E o almoço foi muito alegre, muito íntimo, muito conversado, sobre as obras de Jacinto em Tormes, e a sua Creche, que enlevava a tia Vicência, ea as esperanças da vindima, e a minha prima Joaninha, que tinha o papá doente, e o péssimo estado dos caminhos. Mas o enternecimento maior foi quando, ao servir o café, o criado pôs ao lado de Jacinto um pires com um pau de canela, o seu estranho e costumado pau de canela.

Não o esquecera a tia Vicência! Ali tinha o seu pauzinho de canela! - Queria que ele, em Guiães, continuasse os seus hábitos como em Tormes... E aquele pau de canela foi o símbolo de adoção do meu Príncipe como novo sobrinho da tia Vicência.

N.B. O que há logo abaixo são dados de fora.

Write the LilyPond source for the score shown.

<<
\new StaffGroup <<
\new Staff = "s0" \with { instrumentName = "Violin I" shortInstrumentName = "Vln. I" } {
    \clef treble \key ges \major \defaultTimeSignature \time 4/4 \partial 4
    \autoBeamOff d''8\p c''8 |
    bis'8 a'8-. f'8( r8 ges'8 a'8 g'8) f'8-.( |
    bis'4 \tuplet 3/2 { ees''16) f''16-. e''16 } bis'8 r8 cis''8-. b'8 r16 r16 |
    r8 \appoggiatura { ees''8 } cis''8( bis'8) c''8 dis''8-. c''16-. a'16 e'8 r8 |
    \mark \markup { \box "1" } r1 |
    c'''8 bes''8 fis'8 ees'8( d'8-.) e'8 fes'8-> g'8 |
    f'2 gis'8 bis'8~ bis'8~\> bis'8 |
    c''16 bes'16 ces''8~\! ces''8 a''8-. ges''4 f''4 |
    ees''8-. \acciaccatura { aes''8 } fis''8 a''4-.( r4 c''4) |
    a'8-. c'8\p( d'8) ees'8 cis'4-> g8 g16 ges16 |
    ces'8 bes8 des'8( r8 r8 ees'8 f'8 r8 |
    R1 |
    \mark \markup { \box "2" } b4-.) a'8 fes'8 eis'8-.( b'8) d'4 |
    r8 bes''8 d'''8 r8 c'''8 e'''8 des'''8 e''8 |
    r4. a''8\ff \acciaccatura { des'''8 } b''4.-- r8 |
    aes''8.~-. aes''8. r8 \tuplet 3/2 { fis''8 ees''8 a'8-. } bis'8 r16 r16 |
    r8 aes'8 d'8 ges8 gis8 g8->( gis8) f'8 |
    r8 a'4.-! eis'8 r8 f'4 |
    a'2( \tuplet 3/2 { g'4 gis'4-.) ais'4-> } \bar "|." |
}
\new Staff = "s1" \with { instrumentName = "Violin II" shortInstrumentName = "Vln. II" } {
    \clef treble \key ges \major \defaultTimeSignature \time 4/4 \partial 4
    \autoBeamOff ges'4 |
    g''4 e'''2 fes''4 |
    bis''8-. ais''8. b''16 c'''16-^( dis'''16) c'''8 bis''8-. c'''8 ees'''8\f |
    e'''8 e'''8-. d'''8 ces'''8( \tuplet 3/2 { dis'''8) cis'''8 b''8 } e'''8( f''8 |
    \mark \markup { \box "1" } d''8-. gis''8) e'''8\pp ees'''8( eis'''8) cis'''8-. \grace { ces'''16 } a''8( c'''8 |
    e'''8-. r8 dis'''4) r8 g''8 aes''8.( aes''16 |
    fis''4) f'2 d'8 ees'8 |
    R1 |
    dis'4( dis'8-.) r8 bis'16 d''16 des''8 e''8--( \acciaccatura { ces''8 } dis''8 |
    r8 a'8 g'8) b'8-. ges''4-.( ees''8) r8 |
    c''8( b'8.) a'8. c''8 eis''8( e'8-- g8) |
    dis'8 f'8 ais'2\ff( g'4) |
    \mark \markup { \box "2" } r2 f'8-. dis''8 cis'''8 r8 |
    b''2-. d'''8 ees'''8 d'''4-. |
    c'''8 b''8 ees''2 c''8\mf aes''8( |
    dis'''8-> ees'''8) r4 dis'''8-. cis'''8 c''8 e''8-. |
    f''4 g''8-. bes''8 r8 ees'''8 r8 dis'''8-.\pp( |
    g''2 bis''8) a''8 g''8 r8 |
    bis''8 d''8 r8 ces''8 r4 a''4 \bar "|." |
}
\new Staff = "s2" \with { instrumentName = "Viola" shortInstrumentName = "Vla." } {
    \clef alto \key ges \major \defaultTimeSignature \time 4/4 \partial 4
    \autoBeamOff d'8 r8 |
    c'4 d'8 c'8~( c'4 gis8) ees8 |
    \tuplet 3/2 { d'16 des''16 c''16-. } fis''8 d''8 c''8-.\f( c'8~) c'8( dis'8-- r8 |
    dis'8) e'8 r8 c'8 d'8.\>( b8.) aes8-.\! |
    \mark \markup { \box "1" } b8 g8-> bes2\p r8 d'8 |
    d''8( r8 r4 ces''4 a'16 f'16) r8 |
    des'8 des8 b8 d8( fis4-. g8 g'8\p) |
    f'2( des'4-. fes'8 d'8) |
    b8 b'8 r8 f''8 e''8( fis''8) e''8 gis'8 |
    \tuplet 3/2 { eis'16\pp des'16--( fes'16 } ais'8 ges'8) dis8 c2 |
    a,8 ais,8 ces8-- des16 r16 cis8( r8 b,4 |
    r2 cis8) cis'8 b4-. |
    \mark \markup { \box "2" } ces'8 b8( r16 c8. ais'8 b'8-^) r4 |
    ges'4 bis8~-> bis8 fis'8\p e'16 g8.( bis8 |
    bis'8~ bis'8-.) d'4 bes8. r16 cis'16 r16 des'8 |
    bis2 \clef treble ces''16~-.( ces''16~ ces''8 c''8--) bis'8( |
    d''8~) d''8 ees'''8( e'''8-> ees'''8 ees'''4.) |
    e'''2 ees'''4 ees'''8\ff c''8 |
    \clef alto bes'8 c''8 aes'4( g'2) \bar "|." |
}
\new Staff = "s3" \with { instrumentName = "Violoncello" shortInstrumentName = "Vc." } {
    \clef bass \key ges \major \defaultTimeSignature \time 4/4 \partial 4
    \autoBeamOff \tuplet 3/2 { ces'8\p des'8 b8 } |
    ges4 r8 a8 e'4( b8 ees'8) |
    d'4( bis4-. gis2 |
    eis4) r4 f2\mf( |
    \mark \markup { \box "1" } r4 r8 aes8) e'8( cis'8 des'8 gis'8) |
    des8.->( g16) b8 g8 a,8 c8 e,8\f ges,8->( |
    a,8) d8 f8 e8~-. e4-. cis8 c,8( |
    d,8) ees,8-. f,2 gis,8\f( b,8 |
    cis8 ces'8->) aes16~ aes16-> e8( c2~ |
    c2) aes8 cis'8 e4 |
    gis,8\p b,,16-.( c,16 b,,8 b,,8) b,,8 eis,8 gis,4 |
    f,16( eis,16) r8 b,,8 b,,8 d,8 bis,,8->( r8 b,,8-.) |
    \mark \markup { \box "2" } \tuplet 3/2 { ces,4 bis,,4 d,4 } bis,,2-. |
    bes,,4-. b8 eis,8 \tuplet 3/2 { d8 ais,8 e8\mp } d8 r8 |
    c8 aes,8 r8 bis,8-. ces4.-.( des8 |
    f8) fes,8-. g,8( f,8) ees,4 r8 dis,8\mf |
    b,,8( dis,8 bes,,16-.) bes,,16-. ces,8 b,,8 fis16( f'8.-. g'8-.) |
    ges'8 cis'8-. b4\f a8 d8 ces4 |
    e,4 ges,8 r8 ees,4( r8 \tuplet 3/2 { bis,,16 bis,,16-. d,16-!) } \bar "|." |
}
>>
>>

Ela em breve recolheu à cozinha, aos preparativos do banquete. Nós fumamos um preguiçoso charuto no jardim, ao pé do repuxo, sob a recolhida sombra do cedro. Depois, inexoravelmente, como proprietário, mostrei ao meu Príncipe a propriedade toda, com desapiedada minuciosidade, sem lhe perdoar uma leira, um regueiro, uma árvore, um pé de vinha. Só quando a sua face começou a opar e a empalidecer, de cansaço, e que do entendimento totalmente atordoado só lhe escorria um vago - “muito bonito! Bela terra!” é que voltei os passos para casa, tornejando ainda numa volta larga para lhe mostrar o lagar, uma plantação de espargos, e o sítio onde existira a ruína dum velho castro romano. Ao penetrarmos de novo, pelo jardim, na fresca sala, ainda o empurrei, como uma rês, para a livraria do meu bom tio Afonso, para lhe mostrar as preciosidades, uma magnífica crônica de D. João I pôr Fernão Lopes, a primeira edição do Imperador Clarimundo, uma Henriada, com a assinatura de Voltaire, forais de El-Rei D. Manuel, e outras maravilhas. Ele respirava fechando o derradeiro pergaminho, quando eu o arrastei à adega, para que admirasse a famosa pipa, que tinha, em relevo, na madeira do tampo, as complicadas armas dos Sandes. Eram quatro horas. O meu Príncipe tinha o ar esgazeado e lívido. Cravando nele os olhos inexoráveis, olhos em que eu mesmo sentia reluzir a ferocidade, declarei “que iríamos agora ver a tulha”. Mas então, com as mãos nos rins, ele murmurou, humildemente, num murmúrio de criança:

-Não se me dava de me sentar um poucochinho!

Tive então piedade, abri as garras, deixei que ele se arrastasse, atrás de mim, para o seu quarto, onde freneticamente descalçou as botas, se atirou para um fresco canapé forrado de ganga, murmurando num abatimento profundo: - “Bela propriedade!”

Consenti generosamente que ele adormecesse - e eu mesmo desci a verificar se a Gertrudes dispusera bem as escovas, as toalhas de renda, no quarto onde os convidados, em breve, ao chegar, lavariam as mãos, escovariam a poeira da estrada. E justamente, uma caleche rodava no pátio, a velha caleche do D. Teotônio, com a parelha ruça. Espreitando da janela descobri, com prazer, que chegava só, de gravata branca, sob o guarda-pó, sem a horrendíssima filha. Corri alegremente ao quarto da tia Vicência, que, ajudada pela Catarina, abrochava à pressa as suas pulseiras ricas de topázios.

-Tia Vicência! chegou o D. Teotônio! Felizmente vem sem a filha...Não se demore, os outros não tardam. O Manuel que esteja bem penteado, de gravata bem tesa!... Vamos a ver como corre a festa!